_What you are asked to do_
Find each line of the listing that contains the string "qSketchRegion" and copy those lines.
────────────────────────────────────────
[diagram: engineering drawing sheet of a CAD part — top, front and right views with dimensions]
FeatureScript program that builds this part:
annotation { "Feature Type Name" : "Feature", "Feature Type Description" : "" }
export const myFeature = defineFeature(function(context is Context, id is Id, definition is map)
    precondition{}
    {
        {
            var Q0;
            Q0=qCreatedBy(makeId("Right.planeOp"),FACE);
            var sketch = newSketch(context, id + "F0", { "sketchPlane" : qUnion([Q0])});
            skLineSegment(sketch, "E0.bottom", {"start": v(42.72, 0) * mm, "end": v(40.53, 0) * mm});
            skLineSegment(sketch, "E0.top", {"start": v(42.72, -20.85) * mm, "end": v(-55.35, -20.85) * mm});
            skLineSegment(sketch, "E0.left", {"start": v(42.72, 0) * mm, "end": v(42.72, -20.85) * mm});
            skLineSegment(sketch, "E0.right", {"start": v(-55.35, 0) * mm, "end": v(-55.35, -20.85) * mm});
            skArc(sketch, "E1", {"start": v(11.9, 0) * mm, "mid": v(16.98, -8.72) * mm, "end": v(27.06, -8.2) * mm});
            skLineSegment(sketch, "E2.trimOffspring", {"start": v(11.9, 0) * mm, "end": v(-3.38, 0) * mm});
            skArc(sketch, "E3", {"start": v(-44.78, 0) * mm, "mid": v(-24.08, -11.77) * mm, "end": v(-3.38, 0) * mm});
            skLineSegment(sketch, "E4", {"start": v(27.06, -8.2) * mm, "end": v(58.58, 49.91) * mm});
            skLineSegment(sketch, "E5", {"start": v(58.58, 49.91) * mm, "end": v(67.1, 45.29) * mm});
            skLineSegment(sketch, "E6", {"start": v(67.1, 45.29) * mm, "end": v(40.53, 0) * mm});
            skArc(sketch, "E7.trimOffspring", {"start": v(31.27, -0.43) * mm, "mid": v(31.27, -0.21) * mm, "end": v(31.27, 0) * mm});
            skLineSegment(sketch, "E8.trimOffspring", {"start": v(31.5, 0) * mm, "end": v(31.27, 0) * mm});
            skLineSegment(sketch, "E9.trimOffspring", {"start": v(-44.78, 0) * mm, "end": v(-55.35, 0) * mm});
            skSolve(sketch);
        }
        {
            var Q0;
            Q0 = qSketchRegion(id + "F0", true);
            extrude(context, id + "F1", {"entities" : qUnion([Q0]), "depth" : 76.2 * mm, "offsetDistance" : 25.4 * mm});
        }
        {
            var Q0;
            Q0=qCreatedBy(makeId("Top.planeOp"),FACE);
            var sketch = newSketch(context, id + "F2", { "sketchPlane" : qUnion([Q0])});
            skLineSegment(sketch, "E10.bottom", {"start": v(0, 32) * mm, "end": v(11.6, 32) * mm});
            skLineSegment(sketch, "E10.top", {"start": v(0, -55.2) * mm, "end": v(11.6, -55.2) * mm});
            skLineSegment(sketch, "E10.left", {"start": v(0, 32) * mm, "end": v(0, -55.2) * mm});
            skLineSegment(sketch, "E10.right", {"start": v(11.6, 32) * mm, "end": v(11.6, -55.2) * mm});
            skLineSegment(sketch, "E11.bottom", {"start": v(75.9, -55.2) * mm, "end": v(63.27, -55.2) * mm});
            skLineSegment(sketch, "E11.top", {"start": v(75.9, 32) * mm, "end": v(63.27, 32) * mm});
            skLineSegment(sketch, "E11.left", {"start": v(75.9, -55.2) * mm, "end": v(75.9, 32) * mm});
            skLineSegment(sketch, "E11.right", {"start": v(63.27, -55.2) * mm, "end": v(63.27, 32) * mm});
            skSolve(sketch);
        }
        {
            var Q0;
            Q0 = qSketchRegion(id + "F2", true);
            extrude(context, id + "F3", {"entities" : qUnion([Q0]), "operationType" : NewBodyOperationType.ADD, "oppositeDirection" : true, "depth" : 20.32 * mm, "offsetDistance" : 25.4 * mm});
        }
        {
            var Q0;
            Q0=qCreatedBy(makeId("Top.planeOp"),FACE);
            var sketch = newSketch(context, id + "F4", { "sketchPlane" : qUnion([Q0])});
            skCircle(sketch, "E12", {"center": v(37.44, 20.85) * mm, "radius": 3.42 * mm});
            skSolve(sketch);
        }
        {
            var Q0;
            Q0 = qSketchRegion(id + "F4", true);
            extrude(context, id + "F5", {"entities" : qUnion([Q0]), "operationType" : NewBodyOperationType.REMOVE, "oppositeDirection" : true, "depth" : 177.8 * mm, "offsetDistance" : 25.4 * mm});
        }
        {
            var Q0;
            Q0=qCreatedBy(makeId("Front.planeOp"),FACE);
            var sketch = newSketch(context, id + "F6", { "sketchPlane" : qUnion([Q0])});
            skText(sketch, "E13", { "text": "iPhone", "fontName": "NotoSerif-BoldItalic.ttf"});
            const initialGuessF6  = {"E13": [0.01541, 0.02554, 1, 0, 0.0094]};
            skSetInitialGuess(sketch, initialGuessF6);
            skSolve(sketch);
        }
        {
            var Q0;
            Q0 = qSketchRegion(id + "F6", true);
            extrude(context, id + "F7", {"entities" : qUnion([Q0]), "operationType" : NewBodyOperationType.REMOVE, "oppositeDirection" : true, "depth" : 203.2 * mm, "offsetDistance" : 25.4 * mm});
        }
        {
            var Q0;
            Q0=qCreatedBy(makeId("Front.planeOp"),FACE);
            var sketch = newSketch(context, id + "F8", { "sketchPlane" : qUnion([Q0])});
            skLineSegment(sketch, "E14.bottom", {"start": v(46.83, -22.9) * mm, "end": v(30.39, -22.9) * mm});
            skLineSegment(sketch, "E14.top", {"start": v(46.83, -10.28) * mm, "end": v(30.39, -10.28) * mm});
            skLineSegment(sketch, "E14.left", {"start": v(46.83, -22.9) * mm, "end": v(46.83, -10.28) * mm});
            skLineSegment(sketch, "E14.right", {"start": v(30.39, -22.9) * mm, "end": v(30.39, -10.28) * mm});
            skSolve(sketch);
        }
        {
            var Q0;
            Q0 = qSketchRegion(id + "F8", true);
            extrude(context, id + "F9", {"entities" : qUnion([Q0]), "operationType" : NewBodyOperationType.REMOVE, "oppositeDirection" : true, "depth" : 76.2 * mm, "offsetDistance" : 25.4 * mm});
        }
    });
────────────────────────────────────────
_Written reply_
            Q0 = qSketchRegion(id + "F0", true);
            Q0 = qSketchRegion(id + "F2", true);
            Q0 = qSketchRegion(id + "F4", true);
            Q0 = qSketchRegion(id + "F6", true);
            Q0 = qSketchRegion(id + "F8", true);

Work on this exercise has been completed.